Budget travellers spending nights in hostels, eating the menú del día, and taking regional buses can get through 9 days for around €850–1,100 per person. A mid-range trip — hotels at €60–80, a mix of restaurant meals and tapas, all major entry tickets, one flamenco show — comes to €1,200–1,600. The main variable is accommodation: going from €50 to €100 per night adds €450 to the total across 9 nights. Book trains 6 weeks ahead (saves €30–80 per leg), use the menú del día for lunch (€8–12 versus €20+ at dinner), and pick bars where the tapas are free with every drink (standard in Granada, hit-and-miss in Seville).
When is the best time to visit Andalusia?

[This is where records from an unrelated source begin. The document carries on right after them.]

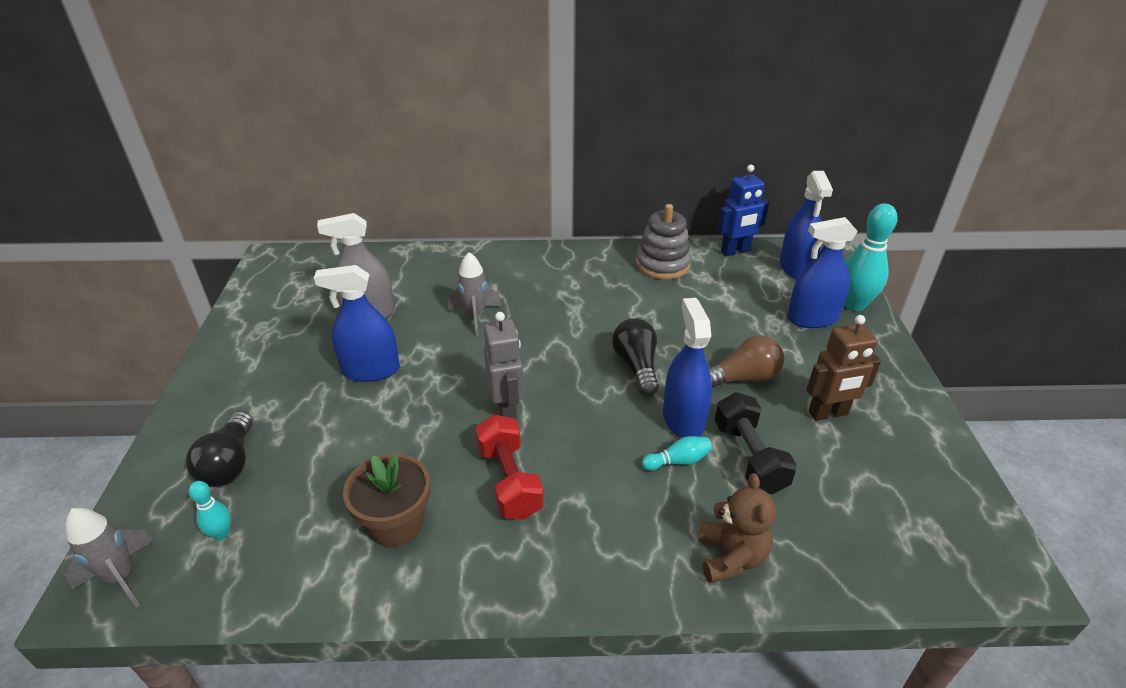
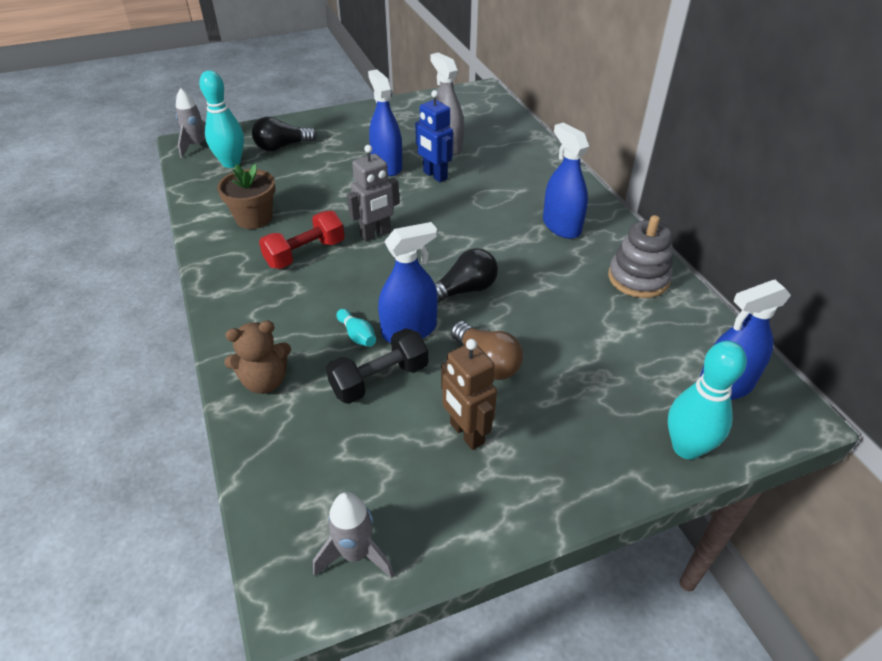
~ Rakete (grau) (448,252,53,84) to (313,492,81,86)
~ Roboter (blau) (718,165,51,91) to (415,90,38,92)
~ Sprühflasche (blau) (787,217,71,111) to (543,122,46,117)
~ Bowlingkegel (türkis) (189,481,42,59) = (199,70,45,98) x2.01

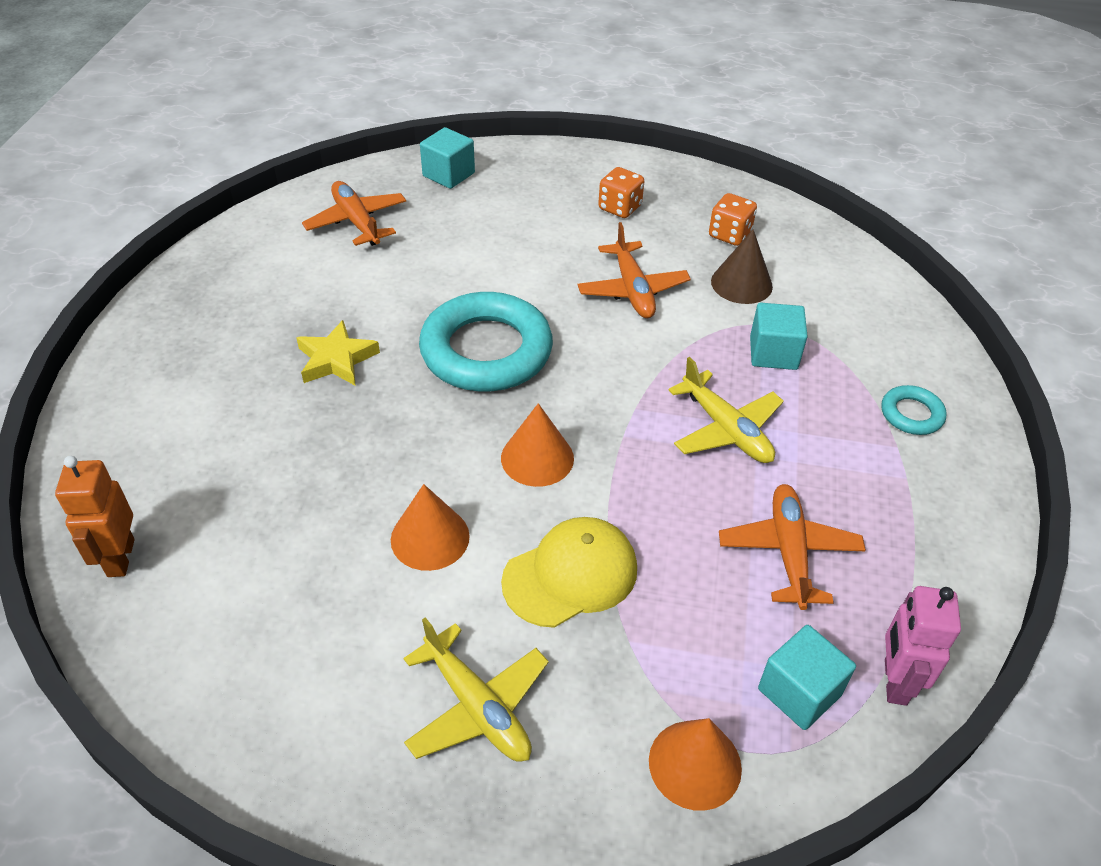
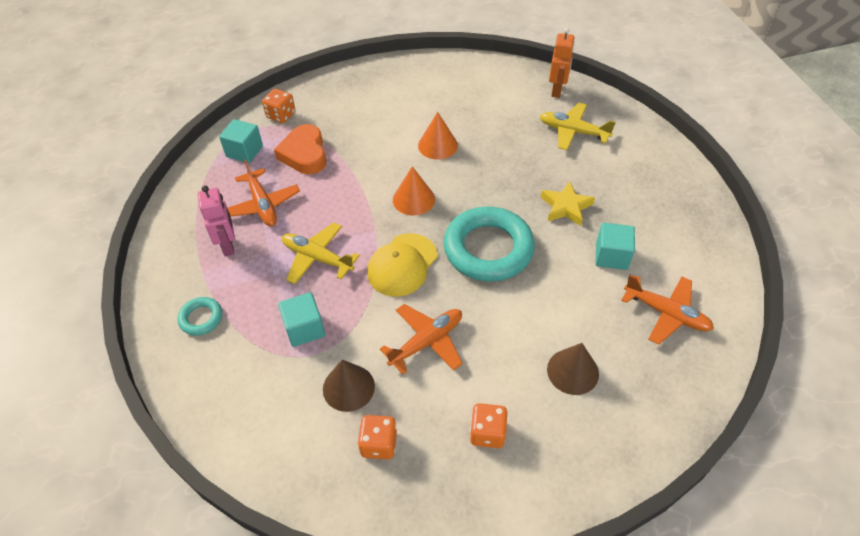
+ Herz (orange) (274,124,52,50)
+ Kegel (braun) (547,343,52,52)
~ Flugzeug (gelb) (403,618,146,143) to (540,103,76,47)
~ Kubus (türkis) (420,127,55,62) to (596,223,39,47)
~ Kappe (gelb) (501,517,136,111) to (367,233,70,64)
~ Roboter (rosa) (885,586,76,120) to (198,185,37,71)
~ Kegel (orange) (649,718,93,93) to Spielwürfel (orange) (262,89,33,34)
~ Roboter (orange) (55,456,80,121) = (549,28,26,70) 45 degrees clockwise
~ Flugzeug (orange) (578,222,113,96) = (380,304,83,70) 90 degrees clockwise

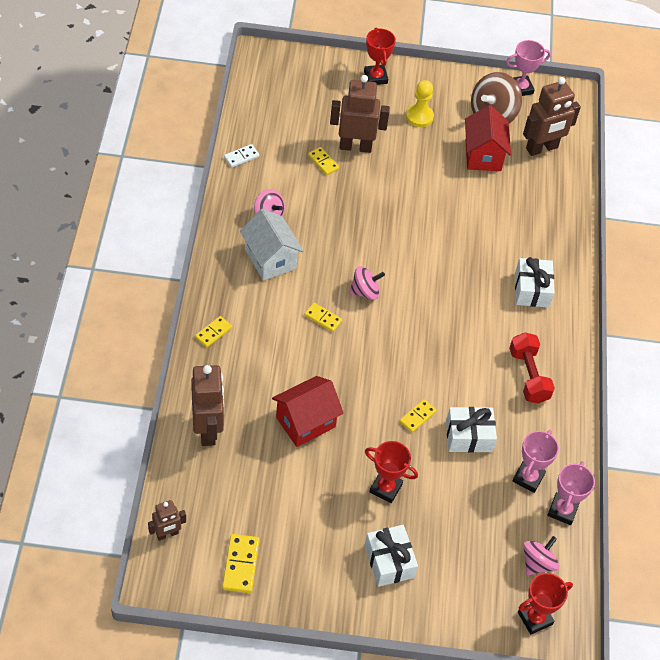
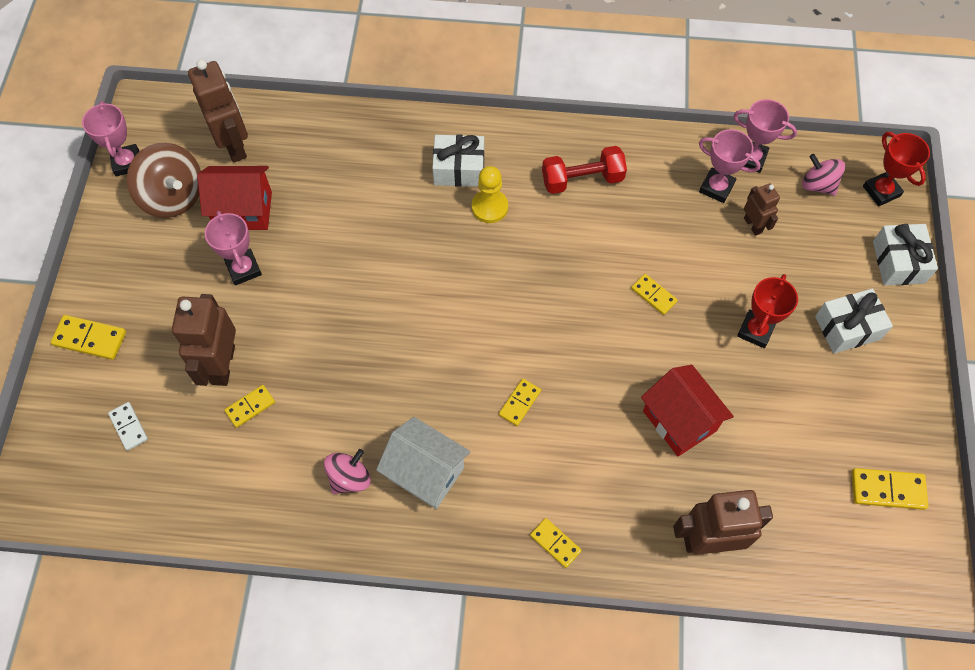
- Kreisel (rosa) (349,266,36,34)
+ Pokal (rosa) (205,211,57,74)
~ Roboter (braun) (148,500,38,41) to (744,183,36,53)
~ Dominostein (weiß) (224,144,35,23) to (108,402,40,49)
~ Bauer (gelb) (406,80,28,47) to (472,166,36,57)
~ Geschenk (weiß) (446,407,51,46) to (873,224,65,61)
~ Pokal (rot) (364,27,32,58) to Dominostein (gelb) (51,315,75,45)
~ Haus (weiß) (240,209,63,72) = (376,417,94,92) 60 degrees clockwise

March to May and September to November. Spring gives mild temperatures (20–28°C in Seville, cooler in Granada at altitude), manageable crowds, and clear skies for Mirador sunsets. Autumn is slightly quieter and the light is good. July and August are manageable if you accept the pace: 40°C in Seville means everything slows to a crawl between noon and 5pm, siestas are real, and the cities empty of locals (who go to the coast). If you're visiting in summer, go to Granada rather than Seville for your hottest days — it's cooler by 5–8°C at 700 metres elevation. Avoid Easter week unless you specifically want Semana Santa, when accommodation prices double and everything books out months ahead.
Reporter notebook
Insider tips
Practical observations gathered the way a local journalist would keep them: short, specific, and more useful than brochure copy.
Booking tip
Book trains and the Alhambra on the same day you fix your travel dates
Renfe Avlo fares for the Seville–Granada leg drop to €19–25 when booked 6+ weeks ahead. On the day of travel, the same seat costs €55. The Alhambra Nasrid Palace slots sell out 2–3 months ahead in April, May, and September at tickets.alhambra-patronato.es — there is no walk-up option. Fix your dates, then immediately book both in the same sitting. If Alhambra slots are already gone for your dates, set an alarm for midnight: cancellations are re-released nightly.
Best time
Avoid August — go in October or April instead
August in Seville hits 40°C, which is not a figure that becomes comfortable once you're there. Locals leave. Museums reduce hours. The Alhambra crowds peak and the queues at every monument stretch into the sun. October is 18–22°C, the tourist volumes drop sharply after the first week, and train fares are lower. April is the best month outright: spring flowers on the Generalife terraces, orange blossom in Seville's courtyards, and the full 13-hour days that Andalusia can produce in late April.
Crowd tip
Save Granada for last — the Alhambra lands harder after Seville
Visitors who do Granada first sometimes find Seville anticlimactic. The reverse is not true: the Alcázar and Cathedral are impressive on their own terms, and they prime your eye for Islamic palace architecture without giving away the full thing. Arriving in Granada after three days in Seville, you have context — the Nasrid Palaces are the culmination of everything you've been reading in the tilework and the courtyards. The route also works geographically: fly into Málaga, go north to Seville, east to Granada, south back to Málaga for the flight home.